Strategic Value of Electronic Wallets Debated

The route to future customer loyalty may be through electronic wallets, a Verifone Inc. executive said at the American Bankers Association Bank Card Conference.

"Do not abandon control of the wallet," urged C. Lloyd Mahaffey, senior vice president of global marketing and development at the Hewlett-Packard Co. subsidiary.

"The wallet in the browser could be a strategic asset," Mr. Mahaffey said of the billfold-like images on computer screens that consumers can use to make payment choices for World Wide Web purchases.

He said the industry should not "commoditize" the wallet, but rather make it central to each customer relationship, in part by adopting two of the bank card industry's current technological hot buttons: smart cards and SET, the Secure Electronic Transactions payment protocol.

SET is closely tied to the virtual wallet concept. To avoid transmitting credit card numbers over the Internet, SET relies on digital certificates, issued and managed by banks or other "trusted third parties," to authenticate buyers and sellers.

Mr. Mahaffey said that as bankers focus on the workings of SET, which is probably a few months away from widespread public availability, they will be drawn toward smart cards as a means of streamlining the certification process.

"I worry about all the noise we are making about the security problem when we should be worrying about how we are managing security," the Verifone official said. Acknowledging SET has attracted some criticism for its complexity, he said setting up a wallet under the standard only has to be "three clicks" on a computer mouse.

Robert Olson, co-founder of the Web retailer Virtual Vineyards and a participant with Mr. Mahaffey in a panel discussion Sunday, represented the SET skeptics by saying, "I don't think the consumer cares."

In an interview later, Mr. Olson said the consumer most likes the idea of "handing over a credit card, and that requires no clicks." Irrespective of a security protocol like SET, "a smart card solves the problem" of authentication.

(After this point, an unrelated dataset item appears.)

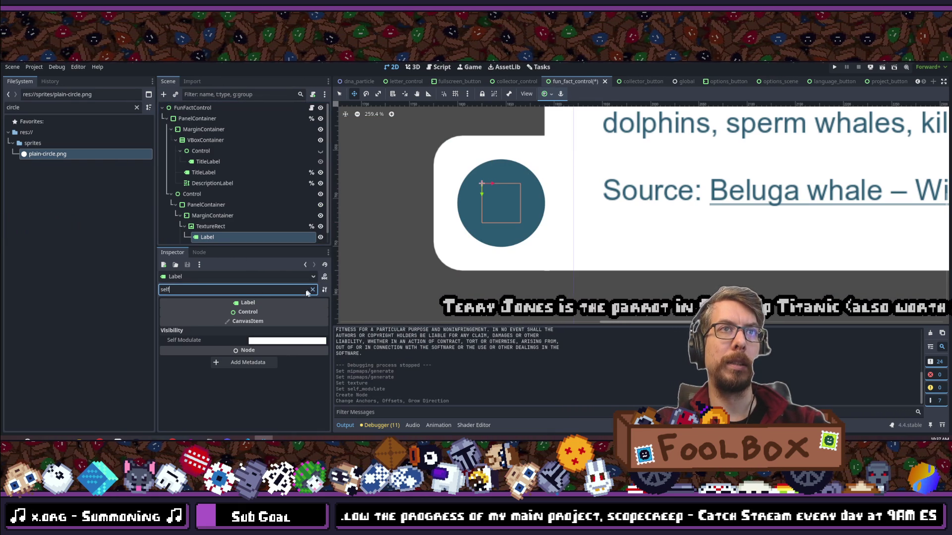
- Enter the label's text ('I') and override its font size to 50
left_click(187, 321)
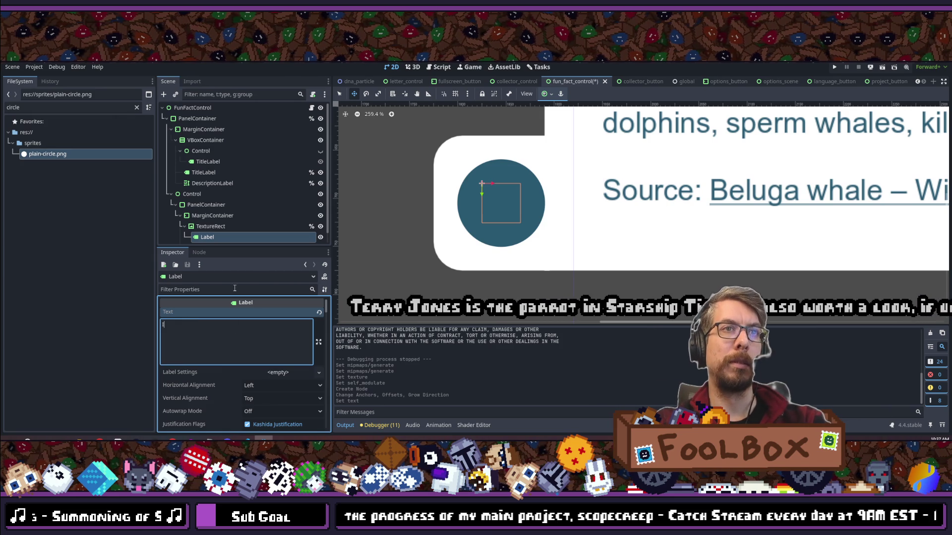
left_click(212, 287)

"The consumer doesn't care that it's SET," Mr. Mahaffey conceded at the conference-opening "colloquium," which his company sponsored. "The consumer views it as taking his bank's wallet and starting to engage in commerce.

"The consumer will look to the bank or Visa or MasterCard" for assurance. "That's where the (brand) equity is."

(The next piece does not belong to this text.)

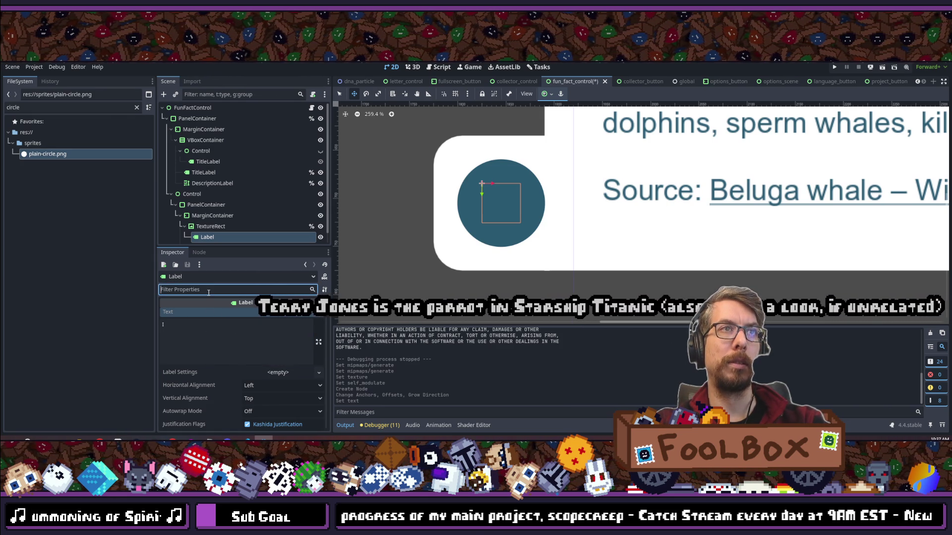
type("font")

"The Internet allows for a higher level of security, if you know what you are doing, than you have in a physical environment," said Wells Fargo Bank executive vice president Dudley Nigg, another panelist.

An ardent Internet commerce advocate, Mr. Nigg talks up multi- application smart cards. He foresees them holding credit, debit, stored value, and other services, and a digital certification function.

He previously said Wells plans to combine smart cards-it is a 30% owner of Mondex USA-with its on-line banking service, now up to 350,000 subscribers.

Largely agreeing with Mr. Mahaffey, he said he views the electronic interface to on-line customers, incorporating a wallet, as a key competitive weapon.

Mr. Nigg also stumped for what he called a "killer product"-electronic presentment and payment of bills.

"Are we going to be playing here or are we not?" said Mr. Nigg. "We have an obvious role-consolidation of information for the customer and twinning it with bill payments."

He called the bill presentment concept "very powerful," as typified by MSFDC, the joint venture that Microsoft Corp. and First Data Corp. recently formed.

The entire Internet-based process would involve no consumer fees and an estimated 45 cents per transaction to the biller, well below the $1.10 for a paper transaction.

He contended the Internet ultimately could be a big money-maker because "70% to 80% of the customer interface costs are fixed. Add more and more customers and the costs stay pretty much the same."